Coringa não nasceu Coringa. Por que julgamos as pessoas discriminando o seu contexto, desconsiderando a sua bagagem, aceitando-a como ela é? Novamente repito que agredir e matar não é correto, mas, quanto a sociedade contribuiu para suas ações?

Será que Arthur Fleck teria se transformado em Coringa se ele tivesse sido bem tratado no emprego, pelo apresentador de programa, pelo seu pai, e por todas as outras pessoas que não o ouviram, mas, apenas julgaram?

Será que a maneira como tratamos as pessoas não as afetam diretamente ou indiretamente na maneira delas agirem?

É claro que podemos refazer nossos caminhos, mudar nosso horizonte e fazer melhor com o que nos fizeram, mas quantas pessoas não possuem oportunidades para isso? Quantas pessoas estão à margem sofrendo as ações doentias do Estado?
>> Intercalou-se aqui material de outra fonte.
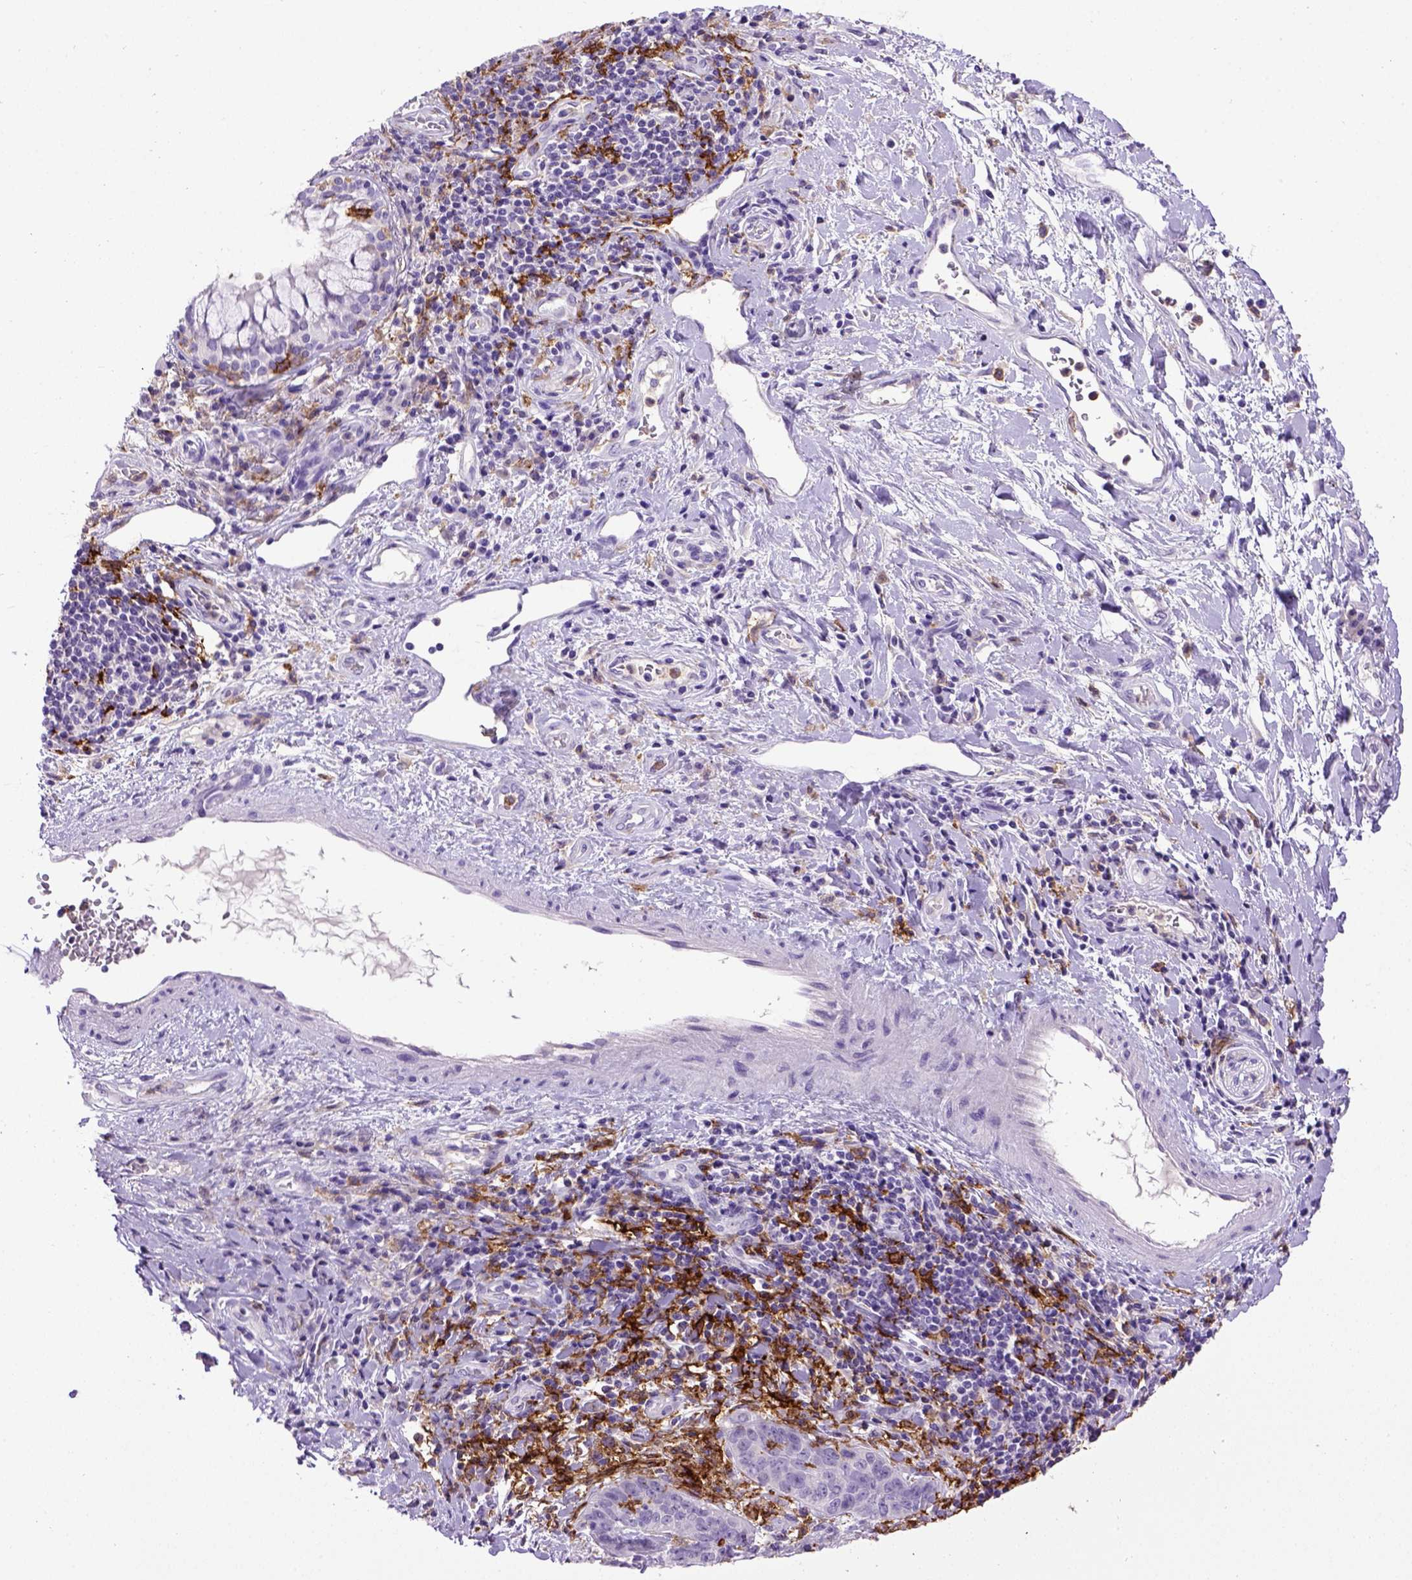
{"staining": {"intensity": "negative", "quantity": "none", "location": "none"}, "tissue": "lung cancer", "cell_type": "Tumor cells", "image_type": "cancer", "snomed": [{"axis": "morphology", "description": "Normal tissue, NOS"}, {"axis": "morphology", "description": "Squamous cell carcinoma, NOS"}, {"axis": "topography", "description": "Bronchus"}, {"axis": "topography", "description": "Lung"}], "caption": "There is no significant staining in tumor cells of lung squamous cell carcinoma.", "gene": "ITGAX", "patient": {"sex": "male", "age": 64}}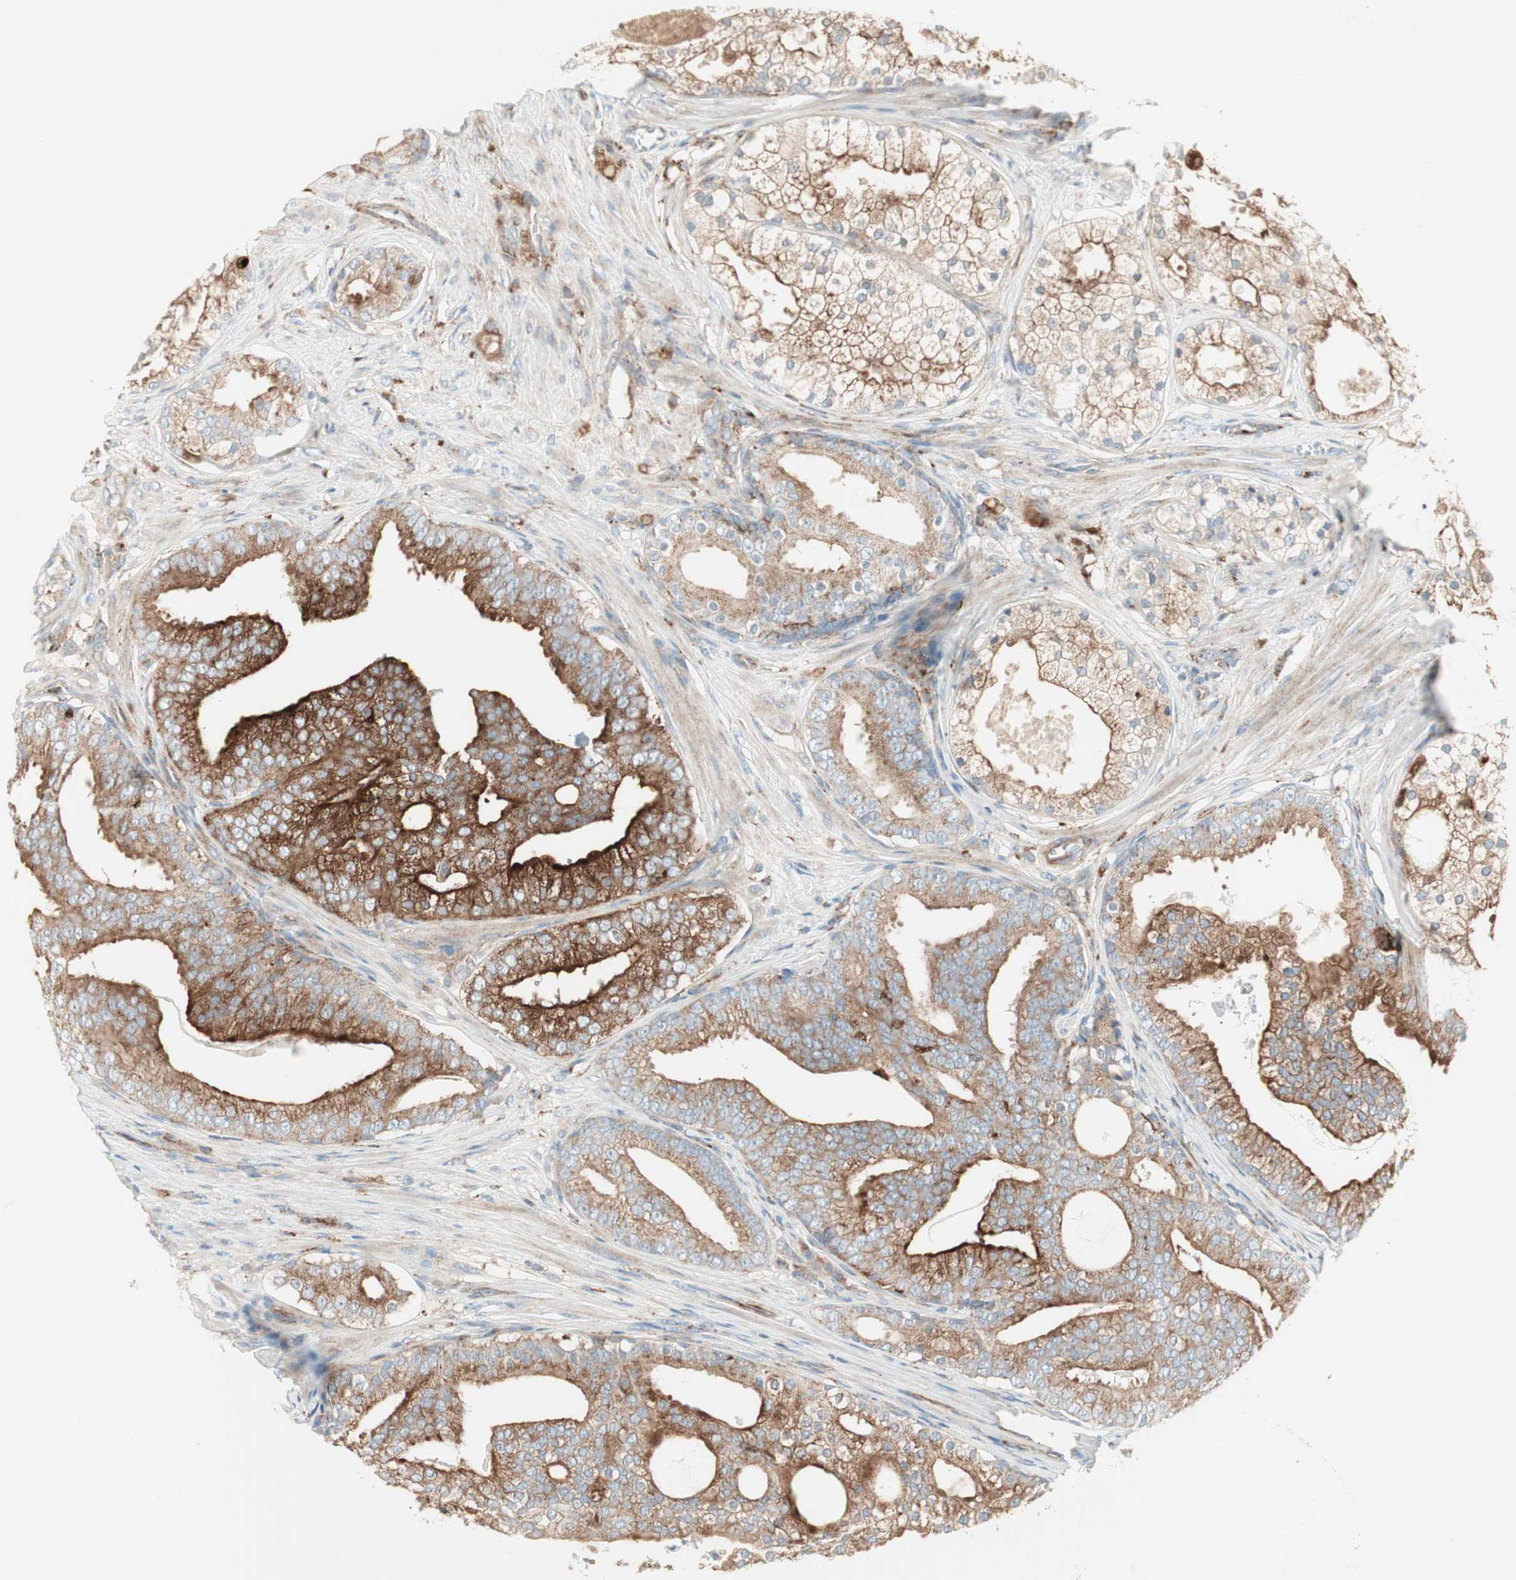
{"staining": {"intensity": "moderate", "quantity": ">75%", "location": "cytoplasmic/membranous"}, "tissue": "prostate cancer", "cell_type": "Tumor cells", "image_type": "cancer", "snomed": [{"axis": "morphology", "description": "Adenocarcinoma, Low grade"}, {"axis": "topography", "description": "Prostate"}], "caption": "An immunohistochemistry image of tumor tissue is shown. Protein staining in brown labels moderate cytoplasmic/membranous positivity in prostate cancer within tumor cells.", "gene": "ATP6V1G1", "patient": {"sex": "male", "age": 58}}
Quantas pessoas são verdadeiramente ouvidas em suas dores existenciais quando procuram ajuda profissional?

“Só espero que minha morte valha mais centavos que minha vida” é o que está escrito em seu caderno fazendo-o questionar-se mais uma vez sobre a sua história.

Gotham City acaba em chamas, chamas estas, anunciando que a cidade precisará de um herói para salvá-los. Na ficção, sabemos bem quem poderá ilusoriamente salvá-los. Mas, e aqui, o que fazemos com nossa sociedade doente?

Bertolt Brecht, dramaturgo e poeta alemão diz que: “Infeliz é a nação que precisa de heróis”.

Não precisamos de heróis para nos salvar das chamas da indiferença, do descaso, da desumanidade, precisamos de pessoas humanas. E isso hoje, nos parece muito!